In October, rural unemployment in India stood at 7.7 per cent, reversing the decline seen in September, when it had dropped to 6.43 per cent, the lowest in four years.
According to the data published by the Centre for Monitoring Indian Economy, the rural unemployment rate was 8.04 per cent in October, and in the first week of November it has risen to 8.68 percent (while urban unemployment rate is at 7.87 percent). The trend indicates it may stay above 8 per cent throughout November. It was 5.84 per cent in September.
However, the first week’s trend may get reversed later. For October, the weekly figures varied from 6.37 to 9.42. However, to reverse the trend, the rural economy needs some boost that will generate more income. One such instrument can be MGNREGA, if it is free from corruption and directed towards asset creation. However, the union government is not inclined to spend more on this count.
The rising unemployment can be attributed to various factors. The erratic rainfall affecting the sowing activities can be one of the reasons for such increase in unemployment in rural India. If crop production is affected, consequentially related service sector will be hit. This time summer crops were badly affected and the unemployment rate in rural India rose from 6.1 per cent in July to 7.7 per cent in August. During this period, the employment rate fell from 37.6 per cent to 37.3 percent.
Significantly, according to the CMIE data, the unemployment rate during August was the highest in Haryana at 37.3 per cent followed by Jammu and Kashmir at 32.8 per cent, Rajasthan at 31.4 per cent, Jharkhand at 17.3 per cent and Tripura at 16.3 per cent. Except for Tripura, which is a tiny state, the drier regions were hit more. It only confirms the vagaries of nature due to climate change have started affecting India.
To counter this, we need to encourage sowing and consumption of maize and other hardy crops that need much less water content. Though India’s agriculture ministry is studying, and therefore is aware of, the effects of climate change—which will affect the cultivation of paddy and wheat the most over the next few decades—there is no concerted attempt by the governments, either union or the state governments, towards this direction through MSP and other measures.
The daily wage labourer segment is the most hit as, according to CMIE, it shrunk by nearly 15 million.

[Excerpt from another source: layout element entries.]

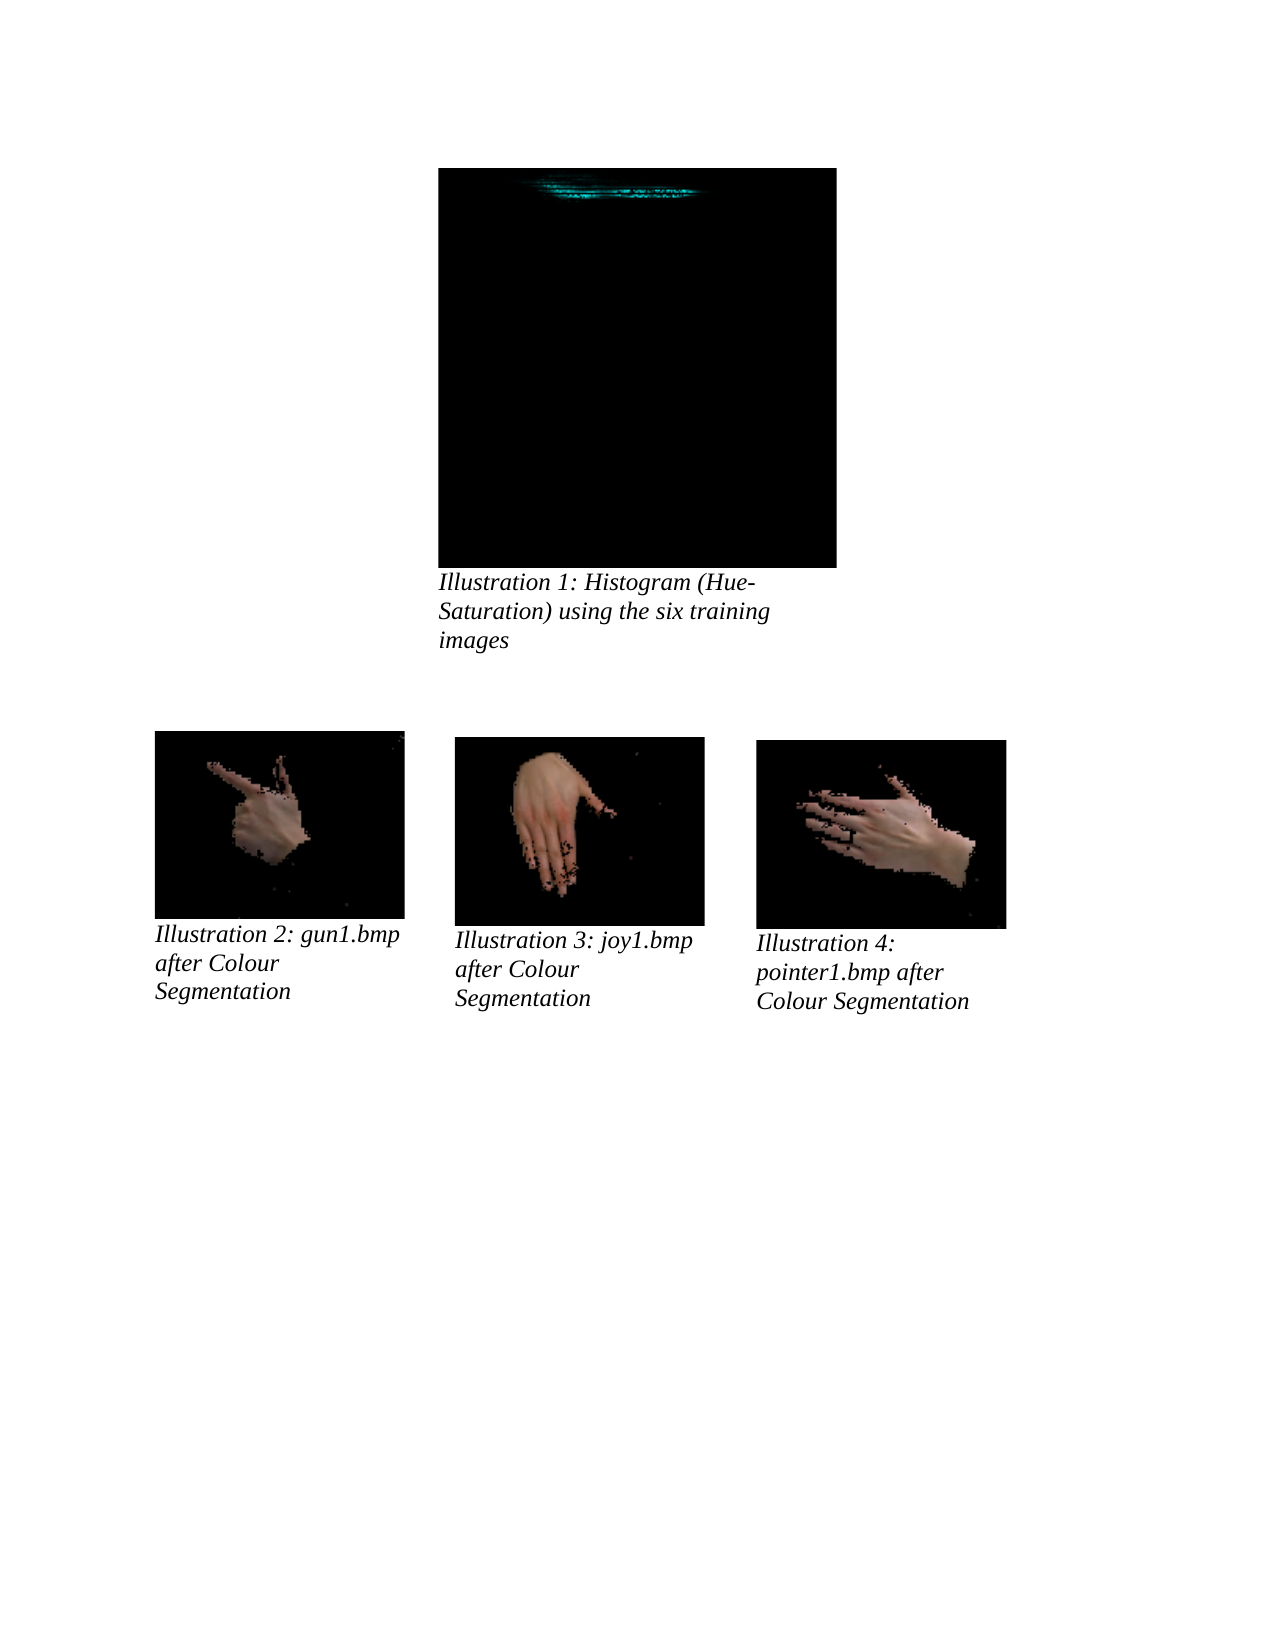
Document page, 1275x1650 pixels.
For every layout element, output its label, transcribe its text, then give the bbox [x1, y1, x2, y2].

text Illustration 3: joy1.bmp after Colour Segmentation [455, 926, 705, 1011]
text Illustration 4: pointer1.bmp after Colour Segmentation [756, 929, 1006, 1014]
text Illustration 2: gun1.bmp after Colour Segmentation [155, 919, 405, 1005]
picture [154, 731, 405, 919]
picture [438, 168, 837, 568]
picture [756, 740, 1007, 929]
picture [454, 737, 705, 926]
text Illustration 1: Histogram (Hue-Saturation) using the six training images [438, 568, 837, 654]
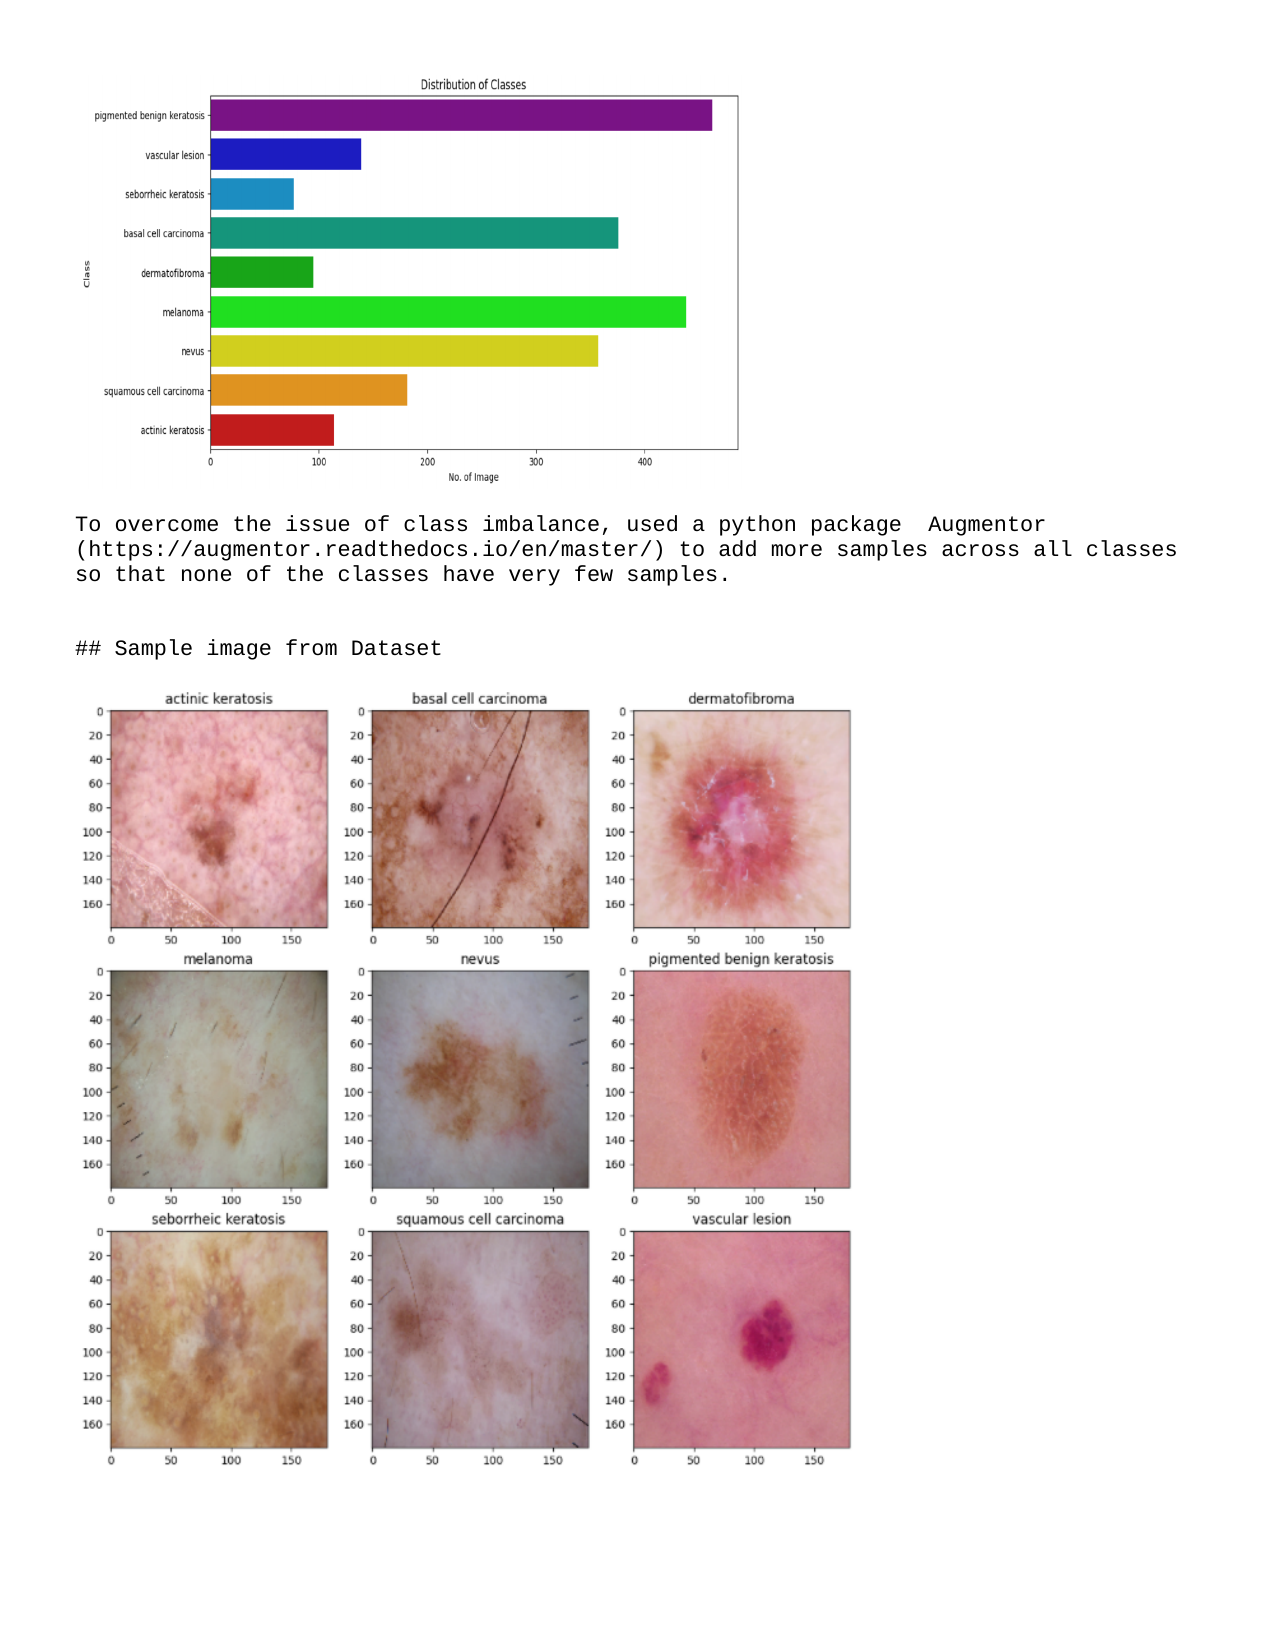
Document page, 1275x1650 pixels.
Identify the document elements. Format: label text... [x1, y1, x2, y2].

text ## Sample image from Dataset [75, 637, 1200, 662]
text To overcome the issue of class imbalance, used a python package Augmentor (https://augmentor.readthedocs.io/en/master/) to add more samples across all classes so that none of the classes have very few samples. [75, 513, 1200, 588]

It means the employment opportunities in rural India during October ‘were highly constrained’. Are the rural MSMEs also being affected now as the global economy is heading towards recession? The figures will come later and the situation will be understood better then.
It has been long argued that a three dimensional approach is needed to counter the problem of unemployment in rural areas: providing quality skill-based education in schools instead of following a syllabus that cannot offer to skill up the students for the industrial needs; augmenting massive growth of agriculture-based industries by offering incentives like interest free loans; and allowing the growth of scope of self-employment through diversification of small and cottage industries by providing financial help, raw materials and technical training.
However , the successive governments have failed to implement these three-pronged strategies with due importance, and with climate change now starting to affect our rural areas, things are getting more complicated.
Meanwhile, urban India recorded an increase of 2.26 million salaried jobs, pushing the quantum of total number of such jobs to above 51 million. According to CMIE, this is ‘the highest level in the past 44 months’. However, the think tank cautioned that ‘urban India is much smaller than rural India and therefore its gains cannot entirely offset the losses in rural India’.